A vítima é a professora Márcia Luciana da Rocha Dei Tos, que leciona Português, Redação e Leitura e atua na educação há mais de 20 anos. Segundo a docente, o episódio começou nos minutos finais da aula, após o adolescente pedir autorização para ir ao banheiro.
Márcia relatou que pediu ao estudante que aguardasse o fim da aula e, diante da insistência, solicitou que ele mostrasse o caderno com a atividade desenvolvida durante o período. De acordo com a professora, o aluno passou a insultá-la após ser contrariado.
Professora relata sequência de agressões
Conforme o relato da docente, ela se dirigiu à porta da sala para buscar auxílio de um responsável pela disciplina da unidade. Nesse momento, o adolescente teria chegado antes, impedido a saída e danificado o chaveiro usado na porta. Em seguida, segundo Márcia, ele passou a golpeá-la na região da cabeça.
Outros estudantes intervieram e conseguiram afastar o adolescente. No entanto, ainda de acordo com a professora, ele voltou em sua direção e desferiu outro soco, desta vez na região do olho.
O golpe quebrou os óculos da educadora e provocou sangramento. Márcia precisou receber atendimento médico e levou um ponto na região da pálpebra. Ela também apresentou edemas na cabeça e posteriormente realizou exame de lesão corporal no Instituto Médico Legal (IML).
Nas redes sociais, a professora publicou uma fotografia mostrando o rosto ferido e afirmou que não reagiu fisicamente às agressões.
“Em nenhum momento revidei fisicamente”, escreveu.
Ao tornar o episódio público, Márcia afirmou ainda que pretende chamar atenção para a violência enfrentada por profissionais da educação e resumiu sua posição com a frase: “Ensinar exige respeito”.
Polícia foi acionada e caso chegou à Justiça
Após o episódio, a polícia foi acionada e Márcia registrou um boletim de ocorrência. O adolescente e o pai dele também foram encaminhados à unidade policial para os procedimentos relacionados ao caso.

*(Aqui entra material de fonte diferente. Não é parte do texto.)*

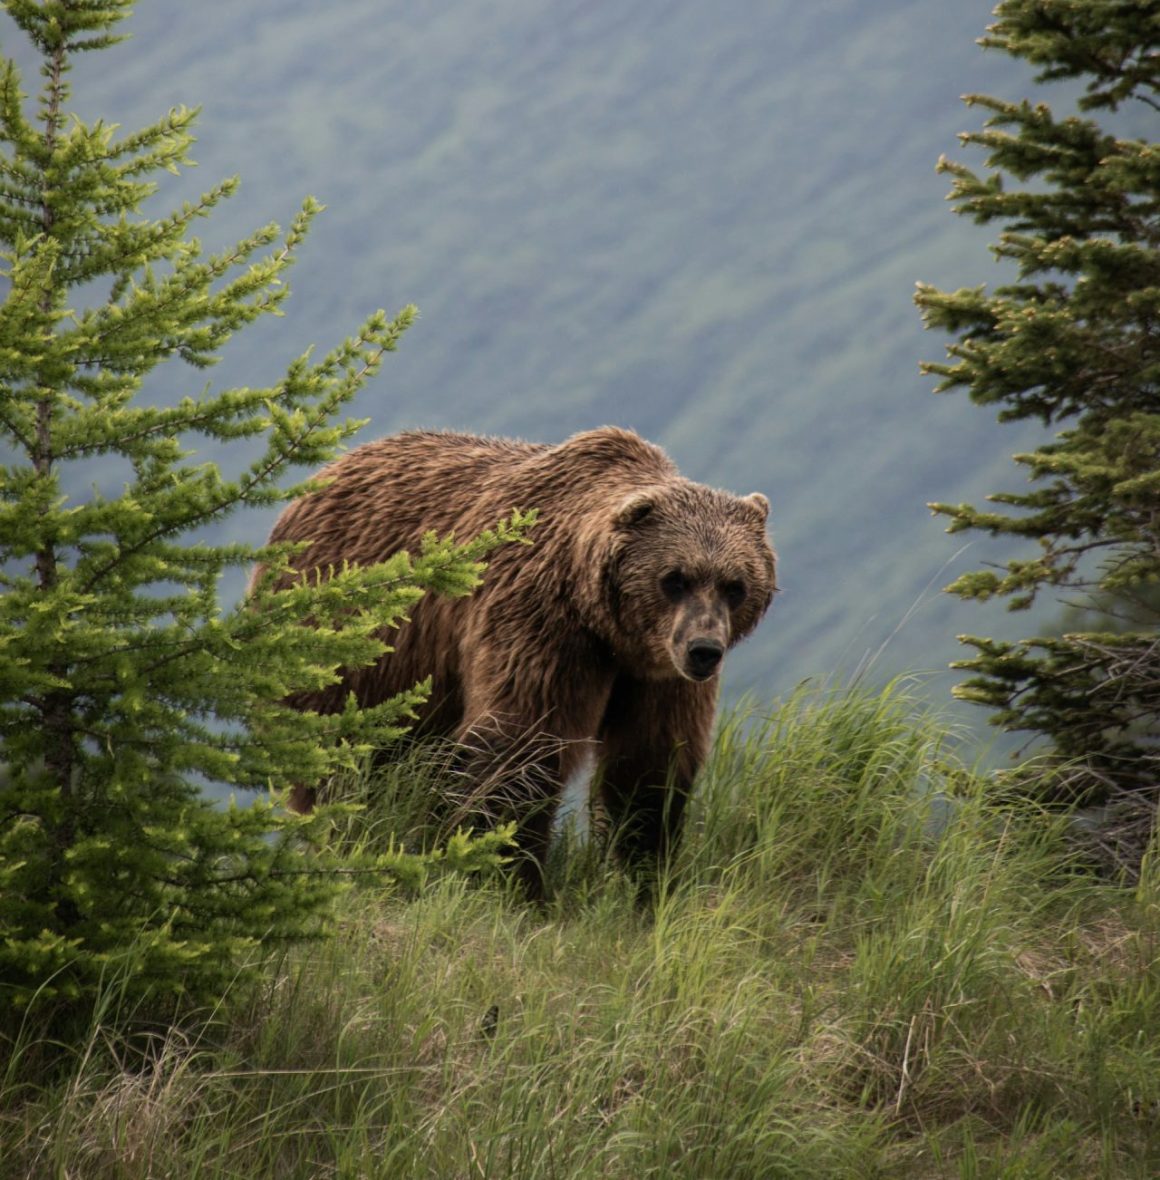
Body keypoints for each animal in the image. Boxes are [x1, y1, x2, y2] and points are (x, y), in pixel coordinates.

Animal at [254, 426, 777, 897]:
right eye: (675, 578)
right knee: (345, 763)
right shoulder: (541, 624)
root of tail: (319, 478)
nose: (704, 650)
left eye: (735, 585)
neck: (606, 627)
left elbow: (648, 764)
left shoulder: (656, 674)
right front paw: (509, 880)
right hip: (350, 648)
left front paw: (640, 878)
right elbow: (520, 745)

Segundo informações da Polícia Civil do Paraná divulgadas pelo UOL, o adolescente foi apreendido, passou pelos procedimentos na delegacia e depois foi liberado. O caso foi encaminhado à Justiça. Por se tratar de um menor de idade, a identidade do estudante não foi divulgada.
A professora também passou por exame no IML para documentar as lesões provocadas pela agressão.
Núcleo Regional acompanha o caso
O Núcleo Regional de Educação (NRE) de Londrina informou que as autoridades competentes foram acionadas assim que a direção tomou conhecimento do episódio.
Segundo o órgão, a equipe escolar adotou os procedimentos previstos, enquanto a professora recebeu atendimento em uma Unidade de Pronto Atendimento (UPA). O NRE afirmou ainda que acompanha a situação e presta suporte à comunidade escolar.
Márcia recebeu atestado médico de cinco dias e permanece afastada das atividades durante a recuperação. Ela havia começado a trabalhar naquela unidade há menos de um mês e atua por meio de Processo Seletivo Simplificado (PSS).
O episódio também reacendeu a discussão sobre a segurança de professores dentro das escolas. Em seu relato, Márcia afirmou que nunca havia sofrido uma agressão física desse tipo em mais de duas décadas de profissão e cobrou maior proteção para os profissionais que atuam diariamente em sala de aula.